> [SUPPLIED PASSAGE]
=== Section Start ===

Configuring OpenVPN server on an Asus DSL-AC68U so I can VPN to my home network. A lot of the settings are default for the moment. I'll be experimenting with generating my own certificates and various other settings in due course.

Modem Configuration

  • In the Asus GUI, browse to VPN - VPN Server - OpenVPN - Enable OpenVPN Server
  • Set Enable OpenVPN Server to: On
  • Add a Username & Password
  • Advanced Settings:
Option Configuration
Interface Type TUN
Protocol UDP
Server Port 1194
Respond to DNS No
EncryptionCipher AES-256-CBC
HMAC Authentication SHA 256
Username / Password Auth. Only No
Authorization Mode TLS
RSA Encryption 2048
Extra HMAC authorization Incoming (0)

=== Section End ===

> [INFORMATION PROVIDED]
=== Section Start ===

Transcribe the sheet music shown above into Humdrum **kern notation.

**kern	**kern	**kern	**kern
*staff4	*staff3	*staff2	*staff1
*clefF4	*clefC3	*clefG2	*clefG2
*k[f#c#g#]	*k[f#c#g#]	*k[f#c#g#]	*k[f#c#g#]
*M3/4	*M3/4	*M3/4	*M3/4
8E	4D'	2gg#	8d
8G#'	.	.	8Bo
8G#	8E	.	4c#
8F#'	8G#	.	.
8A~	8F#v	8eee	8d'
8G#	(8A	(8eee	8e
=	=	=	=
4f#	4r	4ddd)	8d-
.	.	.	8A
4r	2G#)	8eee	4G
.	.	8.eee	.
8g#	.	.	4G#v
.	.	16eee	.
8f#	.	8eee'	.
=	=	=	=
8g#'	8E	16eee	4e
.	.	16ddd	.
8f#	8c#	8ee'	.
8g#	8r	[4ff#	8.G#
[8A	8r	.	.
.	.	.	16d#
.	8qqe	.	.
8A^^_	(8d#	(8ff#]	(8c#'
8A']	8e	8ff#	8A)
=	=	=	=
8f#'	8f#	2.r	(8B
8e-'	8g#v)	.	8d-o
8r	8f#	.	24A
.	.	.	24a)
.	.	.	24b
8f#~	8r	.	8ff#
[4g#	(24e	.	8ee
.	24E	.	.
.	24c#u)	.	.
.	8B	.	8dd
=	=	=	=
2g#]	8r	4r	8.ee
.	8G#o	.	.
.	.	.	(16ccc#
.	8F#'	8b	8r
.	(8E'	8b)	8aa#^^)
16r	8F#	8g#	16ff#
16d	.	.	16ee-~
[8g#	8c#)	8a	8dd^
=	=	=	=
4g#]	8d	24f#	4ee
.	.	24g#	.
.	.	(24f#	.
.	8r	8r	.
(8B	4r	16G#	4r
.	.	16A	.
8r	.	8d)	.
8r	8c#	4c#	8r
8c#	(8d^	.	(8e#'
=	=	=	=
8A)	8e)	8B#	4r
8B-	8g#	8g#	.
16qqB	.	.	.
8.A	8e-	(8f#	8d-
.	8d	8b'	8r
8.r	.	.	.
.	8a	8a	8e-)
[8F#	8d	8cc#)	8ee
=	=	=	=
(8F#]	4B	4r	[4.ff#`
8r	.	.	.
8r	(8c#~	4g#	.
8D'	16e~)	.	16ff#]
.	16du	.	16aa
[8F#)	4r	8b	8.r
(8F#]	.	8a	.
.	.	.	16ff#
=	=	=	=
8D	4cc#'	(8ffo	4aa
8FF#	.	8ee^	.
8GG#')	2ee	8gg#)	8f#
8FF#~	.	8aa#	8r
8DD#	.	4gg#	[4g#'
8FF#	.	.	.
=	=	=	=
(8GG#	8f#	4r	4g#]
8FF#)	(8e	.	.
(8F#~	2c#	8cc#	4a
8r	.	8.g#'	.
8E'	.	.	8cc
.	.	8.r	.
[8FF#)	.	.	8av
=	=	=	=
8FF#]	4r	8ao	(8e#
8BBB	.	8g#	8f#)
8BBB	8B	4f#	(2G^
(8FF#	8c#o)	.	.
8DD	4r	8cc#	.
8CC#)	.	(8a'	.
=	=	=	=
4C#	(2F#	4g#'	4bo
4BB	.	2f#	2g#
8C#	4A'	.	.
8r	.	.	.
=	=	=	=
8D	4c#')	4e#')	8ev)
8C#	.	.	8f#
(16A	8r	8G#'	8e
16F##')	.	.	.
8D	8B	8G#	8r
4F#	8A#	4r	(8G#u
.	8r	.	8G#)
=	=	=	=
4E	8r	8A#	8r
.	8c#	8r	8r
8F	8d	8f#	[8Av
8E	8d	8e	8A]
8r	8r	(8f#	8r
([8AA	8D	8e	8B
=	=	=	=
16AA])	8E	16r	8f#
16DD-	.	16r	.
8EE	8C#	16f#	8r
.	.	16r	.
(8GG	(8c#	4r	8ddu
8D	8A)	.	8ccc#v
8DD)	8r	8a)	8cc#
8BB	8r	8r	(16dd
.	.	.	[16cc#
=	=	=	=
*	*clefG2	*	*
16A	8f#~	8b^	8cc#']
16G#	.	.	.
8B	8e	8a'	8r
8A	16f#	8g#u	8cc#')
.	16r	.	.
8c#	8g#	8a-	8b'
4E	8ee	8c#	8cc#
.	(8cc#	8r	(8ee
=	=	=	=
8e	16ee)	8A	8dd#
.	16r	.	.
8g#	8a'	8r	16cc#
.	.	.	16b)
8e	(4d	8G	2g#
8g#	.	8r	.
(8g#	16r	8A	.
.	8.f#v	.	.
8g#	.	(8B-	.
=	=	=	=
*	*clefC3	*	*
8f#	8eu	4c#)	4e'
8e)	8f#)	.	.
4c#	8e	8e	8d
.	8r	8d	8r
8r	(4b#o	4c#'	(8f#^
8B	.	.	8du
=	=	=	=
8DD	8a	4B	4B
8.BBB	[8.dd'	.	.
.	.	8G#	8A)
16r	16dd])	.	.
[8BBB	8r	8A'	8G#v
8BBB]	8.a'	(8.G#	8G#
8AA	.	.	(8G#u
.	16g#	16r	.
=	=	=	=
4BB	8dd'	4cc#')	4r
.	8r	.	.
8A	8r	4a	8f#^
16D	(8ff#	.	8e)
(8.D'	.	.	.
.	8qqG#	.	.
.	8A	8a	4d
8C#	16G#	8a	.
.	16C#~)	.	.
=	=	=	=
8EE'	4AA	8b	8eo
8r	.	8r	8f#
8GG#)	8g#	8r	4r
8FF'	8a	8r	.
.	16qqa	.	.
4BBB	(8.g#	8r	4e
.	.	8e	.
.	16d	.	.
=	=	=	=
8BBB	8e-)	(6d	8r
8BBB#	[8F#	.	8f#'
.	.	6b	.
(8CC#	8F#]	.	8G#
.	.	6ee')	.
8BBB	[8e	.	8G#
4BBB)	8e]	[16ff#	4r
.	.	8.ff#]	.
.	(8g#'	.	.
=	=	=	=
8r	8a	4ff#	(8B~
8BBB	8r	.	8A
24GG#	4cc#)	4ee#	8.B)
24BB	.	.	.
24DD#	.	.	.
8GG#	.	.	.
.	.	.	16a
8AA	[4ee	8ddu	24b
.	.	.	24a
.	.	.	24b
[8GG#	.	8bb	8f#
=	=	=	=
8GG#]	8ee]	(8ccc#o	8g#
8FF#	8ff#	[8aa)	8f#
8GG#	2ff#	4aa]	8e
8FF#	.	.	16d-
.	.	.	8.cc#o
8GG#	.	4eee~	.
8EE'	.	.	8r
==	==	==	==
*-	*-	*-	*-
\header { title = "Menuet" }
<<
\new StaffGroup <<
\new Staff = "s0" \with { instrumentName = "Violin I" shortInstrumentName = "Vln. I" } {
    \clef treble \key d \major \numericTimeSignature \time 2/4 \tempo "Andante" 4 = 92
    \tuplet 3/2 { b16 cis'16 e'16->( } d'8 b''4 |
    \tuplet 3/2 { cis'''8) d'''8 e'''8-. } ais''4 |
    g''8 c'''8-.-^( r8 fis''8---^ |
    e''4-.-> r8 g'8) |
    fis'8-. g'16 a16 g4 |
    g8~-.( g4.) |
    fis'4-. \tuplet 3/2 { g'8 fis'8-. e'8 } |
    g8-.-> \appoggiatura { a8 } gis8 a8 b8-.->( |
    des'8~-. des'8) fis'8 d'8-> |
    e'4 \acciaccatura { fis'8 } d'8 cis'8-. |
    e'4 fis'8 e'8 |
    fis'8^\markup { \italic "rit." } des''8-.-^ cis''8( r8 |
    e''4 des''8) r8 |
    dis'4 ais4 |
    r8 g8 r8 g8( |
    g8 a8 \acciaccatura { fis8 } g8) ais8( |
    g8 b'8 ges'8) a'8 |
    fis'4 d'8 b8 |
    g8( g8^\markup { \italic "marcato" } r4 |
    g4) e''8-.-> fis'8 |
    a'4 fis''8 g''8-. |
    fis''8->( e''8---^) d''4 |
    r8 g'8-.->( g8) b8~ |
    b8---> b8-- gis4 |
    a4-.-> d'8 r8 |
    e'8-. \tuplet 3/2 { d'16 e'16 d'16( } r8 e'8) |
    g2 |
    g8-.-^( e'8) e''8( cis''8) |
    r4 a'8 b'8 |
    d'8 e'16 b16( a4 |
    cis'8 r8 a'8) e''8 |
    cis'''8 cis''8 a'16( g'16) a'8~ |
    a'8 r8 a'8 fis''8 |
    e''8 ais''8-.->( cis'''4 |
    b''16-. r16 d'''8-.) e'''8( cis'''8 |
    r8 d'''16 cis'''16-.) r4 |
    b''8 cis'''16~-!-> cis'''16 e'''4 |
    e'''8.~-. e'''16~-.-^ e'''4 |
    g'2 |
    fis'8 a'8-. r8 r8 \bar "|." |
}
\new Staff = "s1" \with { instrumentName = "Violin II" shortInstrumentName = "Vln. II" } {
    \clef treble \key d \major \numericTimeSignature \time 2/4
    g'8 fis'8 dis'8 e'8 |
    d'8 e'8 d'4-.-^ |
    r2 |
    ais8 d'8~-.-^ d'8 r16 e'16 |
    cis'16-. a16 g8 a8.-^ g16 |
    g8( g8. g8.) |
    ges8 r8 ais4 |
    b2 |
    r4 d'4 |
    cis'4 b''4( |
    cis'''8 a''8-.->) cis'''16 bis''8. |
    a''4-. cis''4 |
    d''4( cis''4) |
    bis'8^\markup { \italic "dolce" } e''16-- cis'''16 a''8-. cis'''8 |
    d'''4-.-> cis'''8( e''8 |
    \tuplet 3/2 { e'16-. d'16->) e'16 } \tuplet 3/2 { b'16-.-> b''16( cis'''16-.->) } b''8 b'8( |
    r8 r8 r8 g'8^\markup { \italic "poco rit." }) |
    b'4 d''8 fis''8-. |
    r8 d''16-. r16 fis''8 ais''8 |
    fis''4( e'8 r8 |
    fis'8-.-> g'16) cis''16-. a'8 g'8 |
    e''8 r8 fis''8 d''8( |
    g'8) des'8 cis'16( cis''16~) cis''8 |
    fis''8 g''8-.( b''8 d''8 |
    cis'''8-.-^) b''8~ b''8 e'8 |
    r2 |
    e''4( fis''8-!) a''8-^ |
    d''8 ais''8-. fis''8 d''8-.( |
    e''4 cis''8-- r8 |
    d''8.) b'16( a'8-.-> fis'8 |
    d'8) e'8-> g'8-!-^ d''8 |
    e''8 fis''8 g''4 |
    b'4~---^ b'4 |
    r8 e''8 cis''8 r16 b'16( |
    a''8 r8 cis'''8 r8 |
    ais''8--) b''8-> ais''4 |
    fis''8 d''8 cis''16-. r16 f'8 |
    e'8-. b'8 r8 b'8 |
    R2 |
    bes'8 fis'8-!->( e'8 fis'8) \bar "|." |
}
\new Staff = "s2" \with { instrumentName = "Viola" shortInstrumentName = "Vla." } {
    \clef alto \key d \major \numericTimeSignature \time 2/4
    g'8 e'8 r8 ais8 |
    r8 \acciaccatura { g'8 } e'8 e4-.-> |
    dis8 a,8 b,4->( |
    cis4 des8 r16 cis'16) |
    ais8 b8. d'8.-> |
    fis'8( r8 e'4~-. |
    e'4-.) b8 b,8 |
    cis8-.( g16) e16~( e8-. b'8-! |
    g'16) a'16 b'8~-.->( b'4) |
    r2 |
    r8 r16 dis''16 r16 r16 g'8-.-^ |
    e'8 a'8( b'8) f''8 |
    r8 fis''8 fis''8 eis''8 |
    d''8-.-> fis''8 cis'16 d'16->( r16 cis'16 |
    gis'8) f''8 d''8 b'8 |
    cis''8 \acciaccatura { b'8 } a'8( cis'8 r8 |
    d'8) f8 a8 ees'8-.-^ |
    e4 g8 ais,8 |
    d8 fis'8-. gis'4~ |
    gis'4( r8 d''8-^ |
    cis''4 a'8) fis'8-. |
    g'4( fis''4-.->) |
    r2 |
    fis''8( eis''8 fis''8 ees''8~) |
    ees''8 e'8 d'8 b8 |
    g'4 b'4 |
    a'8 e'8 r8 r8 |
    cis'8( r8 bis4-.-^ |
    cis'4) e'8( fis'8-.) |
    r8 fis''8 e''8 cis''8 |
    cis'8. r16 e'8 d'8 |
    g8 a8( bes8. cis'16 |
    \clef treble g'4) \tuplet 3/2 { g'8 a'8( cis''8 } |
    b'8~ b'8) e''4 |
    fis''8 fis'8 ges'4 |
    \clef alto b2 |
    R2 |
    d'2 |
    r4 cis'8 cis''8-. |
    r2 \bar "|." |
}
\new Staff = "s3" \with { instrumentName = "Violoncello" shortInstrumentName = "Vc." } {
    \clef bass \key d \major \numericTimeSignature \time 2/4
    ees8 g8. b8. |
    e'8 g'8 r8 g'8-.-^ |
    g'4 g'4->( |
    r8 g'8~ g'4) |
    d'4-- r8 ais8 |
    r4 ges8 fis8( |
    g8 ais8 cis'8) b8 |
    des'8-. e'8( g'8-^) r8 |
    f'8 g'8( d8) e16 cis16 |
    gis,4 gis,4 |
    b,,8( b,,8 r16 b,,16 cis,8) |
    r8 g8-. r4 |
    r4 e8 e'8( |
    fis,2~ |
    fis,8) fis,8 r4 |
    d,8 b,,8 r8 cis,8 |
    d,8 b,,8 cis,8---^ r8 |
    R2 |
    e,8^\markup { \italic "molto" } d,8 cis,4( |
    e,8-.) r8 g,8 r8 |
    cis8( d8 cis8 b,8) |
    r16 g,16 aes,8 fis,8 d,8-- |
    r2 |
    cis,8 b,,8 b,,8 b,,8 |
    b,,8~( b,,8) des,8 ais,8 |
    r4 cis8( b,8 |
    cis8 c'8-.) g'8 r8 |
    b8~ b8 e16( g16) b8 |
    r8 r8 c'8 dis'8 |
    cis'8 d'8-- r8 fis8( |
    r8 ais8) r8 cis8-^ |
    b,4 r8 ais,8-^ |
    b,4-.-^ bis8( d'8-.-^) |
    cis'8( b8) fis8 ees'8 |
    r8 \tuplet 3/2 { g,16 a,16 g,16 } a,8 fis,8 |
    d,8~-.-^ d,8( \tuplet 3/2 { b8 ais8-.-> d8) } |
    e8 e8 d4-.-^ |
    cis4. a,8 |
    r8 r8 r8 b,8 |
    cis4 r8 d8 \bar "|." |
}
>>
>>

=== Section End ===

> [WORK ORDER]
In the OpenVPN setup notes, reproduce the stretch from "Configuring OpenVPN server" through "in due course.", substituting "office network" for "home network".

> [RESULT OF THE EXERCISE]
Configuring OpenVPN server on an Asus DSL-AC68U so I can VPN to my office network. A lot of the settings are default for the moment. I'll be experimenting with generating my own certificates and various other settings in due course.